» **Dataset excerpt**:
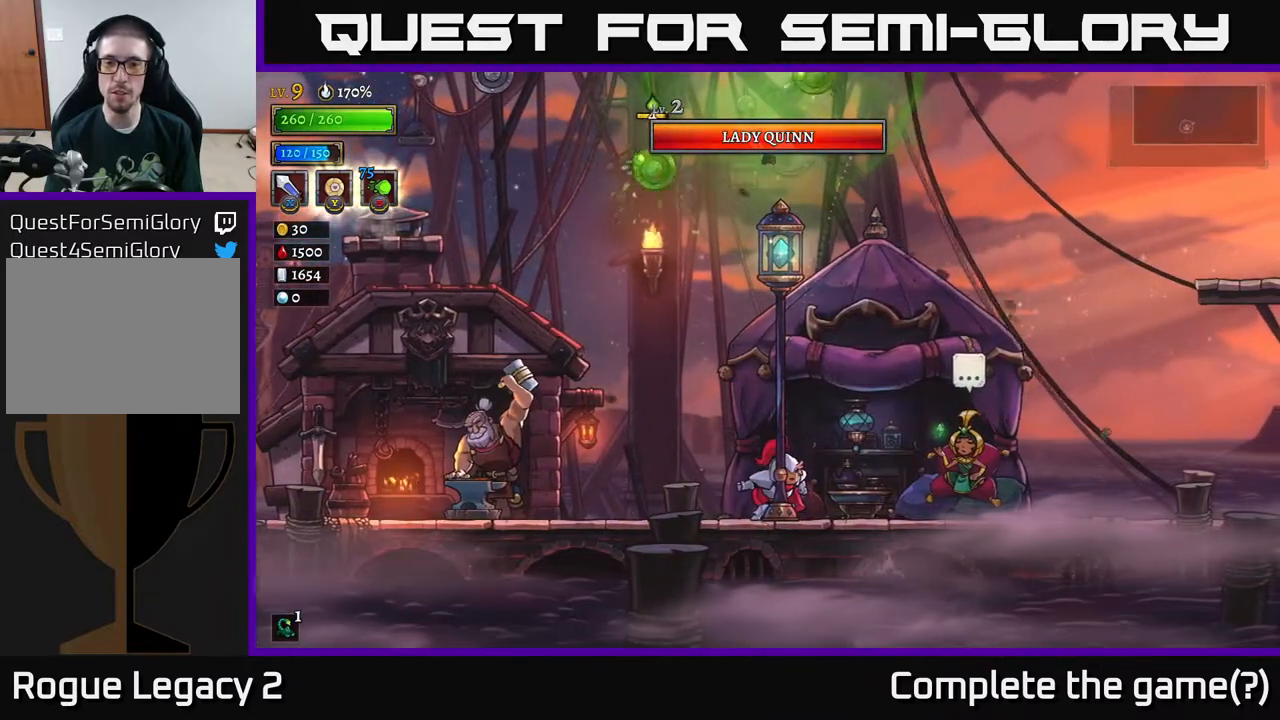
{"buttons": ["B"], "left_stick": "up-right", "right_stick": "center", "events": [[17, "left_stick", "up"], [183, "left_stick", "up-right"]]}
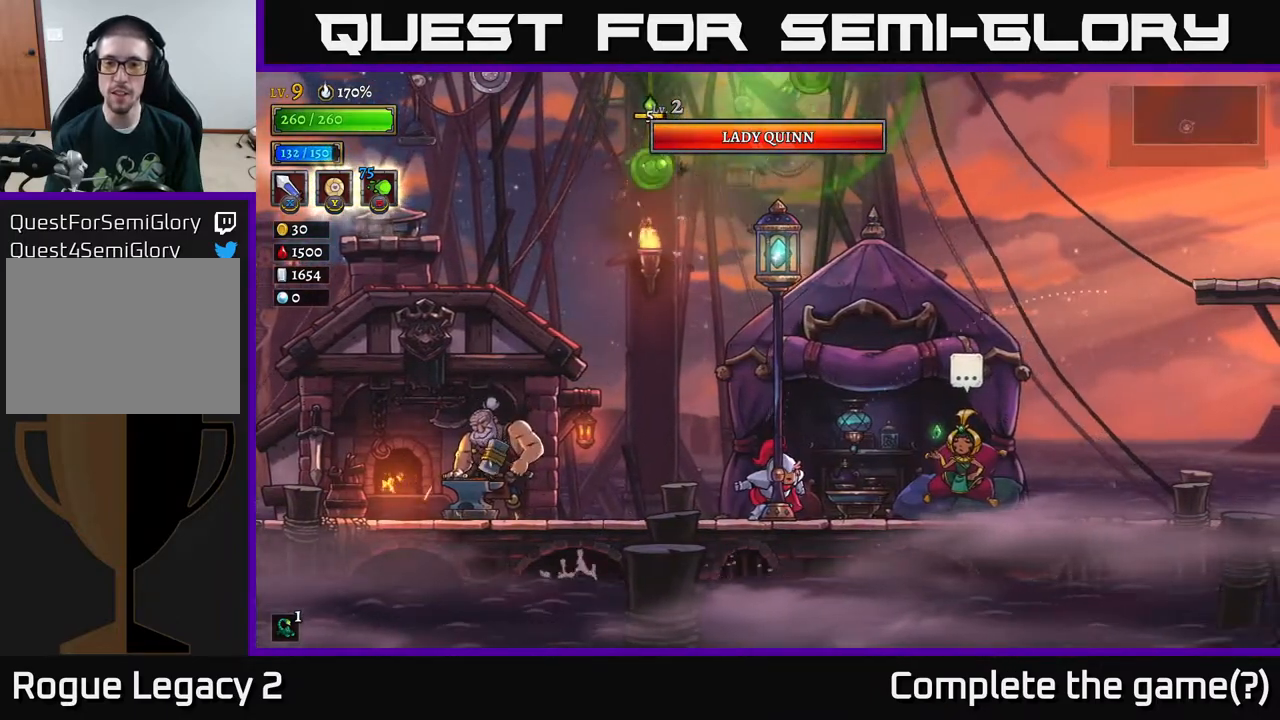
{"buttons": [], "left_stick": "up-right", "right_stick": "center", "events": [[250, "B", "up"]]}
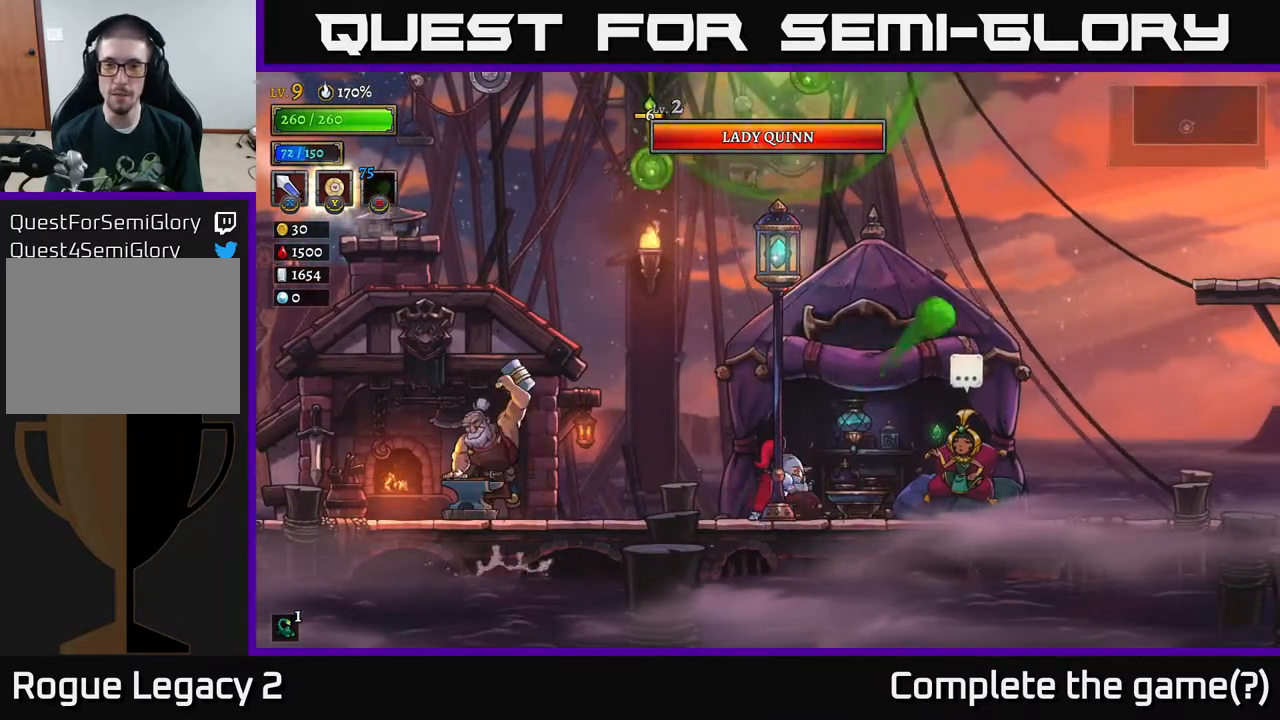
{"buttons": [], "left_stick": "right", "right_stick": "center", "events": [[83, "left_stick", "right"]]}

» **Directions for this task**: The whole listing must be restated word for word. Leave out any pictures.

» **Problem solution**:
{"buttons": ["B"], "left_stick": "up-right", "right_stick": "center", "events": [[17, "left_stick", "up"], [183, "left_stick", "up-right"]]}
{"buttons": [], "left_stick": "up-right", "right_stick": "center", "events": [[250, "B", "up"]]}
{"buttons": [], "left_stick": "right", "right_stick": "center", "events": [[83, "left_stick", "right"]]}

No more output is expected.